I bought all the sale items for ingredients I need to take my Thanksgiving side dish and dessert to our hostess' house. Amazing how much is on sale. I'm taking a Brussels Sprouts/Cauliflower side side and a pumpkin cheese cake with a marshmellow-sour cream topping. Both dishes are rich as Croesus and have some nutritive value, i.e. vitamin a, beta carotene, protein, calcium, well, you get the idea, as well as loads of fat.

It's cold out and we need an extra layer to keep us warm. That's what I keep telling myself. Have you ever noticed how skinny people are always cold? They must dread winter.
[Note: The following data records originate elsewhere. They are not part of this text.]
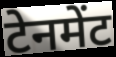
टेनमेंट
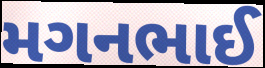
મગનભાઈ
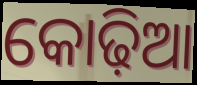
କୋଢ଼ିଆ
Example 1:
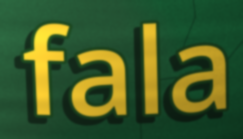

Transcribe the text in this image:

fala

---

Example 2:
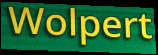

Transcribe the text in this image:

Wolpert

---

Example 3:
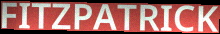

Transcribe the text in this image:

FITZPATRICK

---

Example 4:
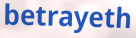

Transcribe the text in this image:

betrayeth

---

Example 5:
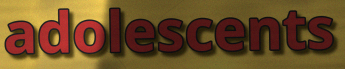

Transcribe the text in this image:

adolescents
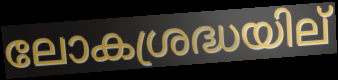
ലോകശ്രദ്ധയില്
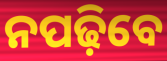
ନପଢ଼ିବେ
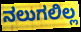
ನಲುಗಲಿಲ್ಲ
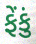
ફેંકું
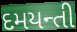
દમયન્તી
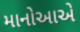
માનોઆએ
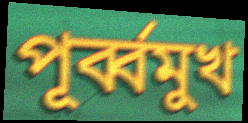
পূর্ব্বমুখ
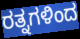
ರತ್ನಗಳಿಂದ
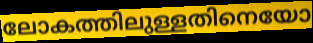
ലോകത്തിലുള്ളതിനെയോ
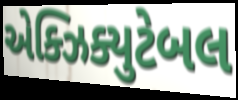
એક્ઝિક્યુટેબલ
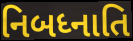
નિબધ્નાતિ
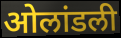
ओलांडली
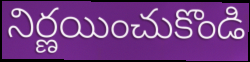
నిర్ణయించుకొండి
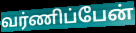
வர்ணிப்பேன்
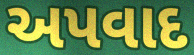
અપવાદ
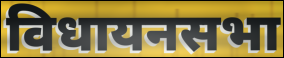
विधायनसभा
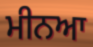
ਮੀਨਆ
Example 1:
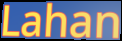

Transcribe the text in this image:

Lahan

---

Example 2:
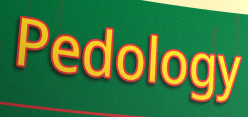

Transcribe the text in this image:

Pedology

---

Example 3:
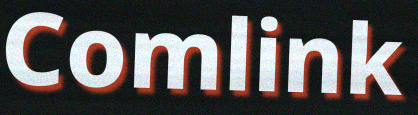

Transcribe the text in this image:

Comlink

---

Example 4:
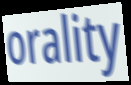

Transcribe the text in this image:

orality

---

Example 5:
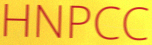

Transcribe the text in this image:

HNPCC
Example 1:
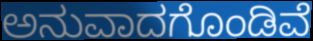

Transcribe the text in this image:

ಅನುವಾದಗೊಂಡಿವೆ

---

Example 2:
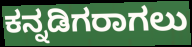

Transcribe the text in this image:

ಕನ್ನಡಿಗರಾಗಲು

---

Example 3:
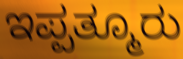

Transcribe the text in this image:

ಇಪ್ಪತ್ಮೂರು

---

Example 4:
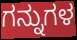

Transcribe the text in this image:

ಗನ್ನುಗಳ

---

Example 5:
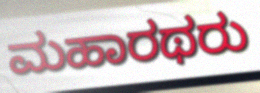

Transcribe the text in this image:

ಮಹಾರಥರು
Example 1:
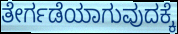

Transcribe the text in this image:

ತೇರ್ಗಡೆಯಾಗುವುದಕ್ಕೆ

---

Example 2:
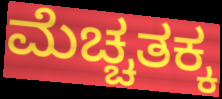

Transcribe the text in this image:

ಮೆಚ್ಚತಕ್ಕ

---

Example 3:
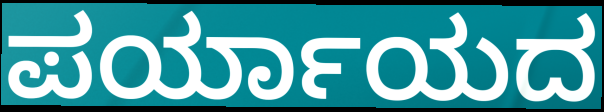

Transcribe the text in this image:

ಪರ್ಯಾಯದ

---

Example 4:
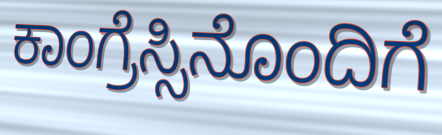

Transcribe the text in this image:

ಕಾಂಗ್ರೆಸ್ಸಿನೊಂದಿಗೆ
The Cauliflower woman has started a blog. EconoWhiner.com. Maybe we should all give her the wisdom of our experience.

Friday, November 7, 2008

Stock Market Terminology Reconsidered

A friend emailed this, and I'm sorry that I can't give credit where credit is due for these humorous (we laugh that we may not cry) redefinitions. Hats off to a clever investor.
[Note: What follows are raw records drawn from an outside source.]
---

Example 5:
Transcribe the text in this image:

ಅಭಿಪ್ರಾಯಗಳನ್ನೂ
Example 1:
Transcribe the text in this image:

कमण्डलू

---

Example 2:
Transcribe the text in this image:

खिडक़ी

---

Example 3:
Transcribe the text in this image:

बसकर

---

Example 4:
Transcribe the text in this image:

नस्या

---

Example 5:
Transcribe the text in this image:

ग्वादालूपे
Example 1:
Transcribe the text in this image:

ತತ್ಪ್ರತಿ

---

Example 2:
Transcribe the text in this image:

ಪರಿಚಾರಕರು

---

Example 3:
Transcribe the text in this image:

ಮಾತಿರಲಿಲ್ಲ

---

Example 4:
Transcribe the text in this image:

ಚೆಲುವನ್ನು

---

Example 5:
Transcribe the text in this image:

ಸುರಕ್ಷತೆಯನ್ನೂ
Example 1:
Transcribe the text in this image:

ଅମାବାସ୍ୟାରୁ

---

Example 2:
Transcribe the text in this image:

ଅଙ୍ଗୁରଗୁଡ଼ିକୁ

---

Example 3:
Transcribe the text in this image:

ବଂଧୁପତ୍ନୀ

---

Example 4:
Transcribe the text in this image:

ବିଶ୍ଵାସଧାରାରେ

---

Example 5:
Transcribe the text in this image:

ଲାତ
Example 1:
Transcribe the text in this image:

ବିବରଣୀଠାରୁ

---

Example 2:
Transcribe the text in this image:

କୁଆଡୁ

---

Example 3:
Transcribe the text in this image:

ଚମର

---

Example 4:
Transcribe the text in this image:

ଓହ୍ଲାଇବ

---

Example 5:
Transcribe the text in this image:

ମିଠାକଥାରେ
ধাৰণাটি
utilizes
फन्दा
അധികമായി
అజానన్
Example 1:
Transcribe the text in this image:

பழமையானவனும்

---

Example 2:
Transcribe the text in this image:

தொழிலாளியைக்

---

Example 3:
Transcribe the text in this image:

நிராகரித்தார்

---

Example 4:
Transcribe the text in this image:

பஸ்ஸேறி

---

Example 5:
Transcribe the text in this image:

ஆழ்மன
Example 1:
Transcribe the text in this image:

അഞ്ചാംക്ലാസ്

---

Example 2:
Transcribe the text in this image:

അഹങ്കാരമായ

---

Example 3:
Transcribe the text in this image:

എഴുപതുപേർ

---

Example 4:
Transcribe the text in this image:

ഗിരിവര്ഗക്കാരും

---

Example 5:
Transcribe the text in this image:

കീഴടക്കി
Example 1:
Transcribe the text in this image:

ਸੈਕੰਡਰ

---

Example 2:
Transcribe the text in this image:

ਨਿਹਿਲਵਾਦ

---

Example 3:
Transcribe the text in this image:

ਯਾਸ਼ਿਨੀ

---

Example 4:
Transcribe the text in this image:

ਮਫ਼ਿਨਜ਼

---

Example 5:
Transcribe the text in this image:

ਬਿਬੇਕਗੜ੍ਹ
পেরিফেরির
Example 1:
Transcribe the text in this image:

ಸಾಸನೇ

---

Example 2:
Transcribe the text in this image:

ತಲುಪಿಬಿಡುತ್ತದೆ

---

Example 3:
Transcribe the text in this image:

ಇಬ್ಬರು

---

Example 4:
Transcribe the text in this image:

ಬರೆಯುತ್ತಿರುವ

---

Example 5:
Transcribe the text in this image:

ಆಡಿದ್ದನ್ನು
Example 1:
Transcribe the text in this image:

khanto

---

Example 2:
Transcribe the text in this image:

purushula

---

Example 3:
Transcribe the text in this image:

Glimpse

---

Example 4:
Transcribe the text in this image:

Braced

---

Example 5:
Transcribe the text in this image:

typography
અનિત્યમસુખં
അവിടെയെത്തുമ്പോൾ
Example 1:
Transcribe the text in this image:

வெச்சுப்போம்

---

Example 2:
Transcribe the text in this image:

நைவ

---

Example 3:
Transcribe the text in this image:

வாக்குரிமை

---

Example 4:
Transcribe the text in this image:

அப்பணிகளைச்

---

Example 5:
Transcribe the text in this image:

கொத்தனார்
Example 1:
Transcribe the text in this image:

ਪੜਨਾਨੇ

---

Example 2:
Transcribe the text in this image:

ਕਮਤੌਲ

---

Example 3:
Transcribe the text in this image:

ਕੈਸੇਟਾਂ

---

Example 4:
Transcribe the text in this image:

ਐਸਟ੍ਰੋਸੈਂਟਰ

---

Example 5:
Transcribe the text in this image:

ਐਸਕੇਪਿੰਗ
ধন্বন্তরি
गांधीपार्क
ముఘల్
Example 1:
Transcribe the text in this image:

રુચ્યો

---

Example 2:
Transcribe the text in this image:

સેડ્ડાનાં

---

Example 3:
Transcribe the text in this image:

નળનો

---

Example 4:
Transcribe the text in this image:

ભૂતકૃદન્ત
CEO --Chief Embezzlement Officer.

CFO-- Corporate Fraud Officer.

BULL MARKET -- A random market movement causing an investor to mistake himself for a financial genius.

BEAR MARKET -- A 6 to 18 month period when the kids get no allowance, the wife gets no jewelry, and the husband gets no sex.

VALUE INVESTING -- The art of buying low and selling lower.

P/E RATIO -- The percentage of investors wetting their pants as the market keeps crashing.

BROKER -- What my broker has made me.

STANDARD & POOR -- Your life in a nutshell.

STOCK ANALYST -- Idiot who just downgraded your stock.

STOCK SPLIT -- When your ex-wife and her lawyer split your assets equally between themselves.

FINANCIAL PLANNER -- A guy whose phone has been disconnected.

MARKET CORRECTION -- The day after you buy stocks.

CASH FLOW-- The movement your money makes as it disappears down the toilet.

YAHOO-- What you yell after selling it to some poor sucker for $240 per share.

WINDOWS -- What you jump out of when you're the sucker who bought Yahoo @ $240 per share.

INSTITUTIONAL INVESTOR -- Past year investor who's now locked up in a nuthouse.

PROFIT -- An archaic word no longer in use.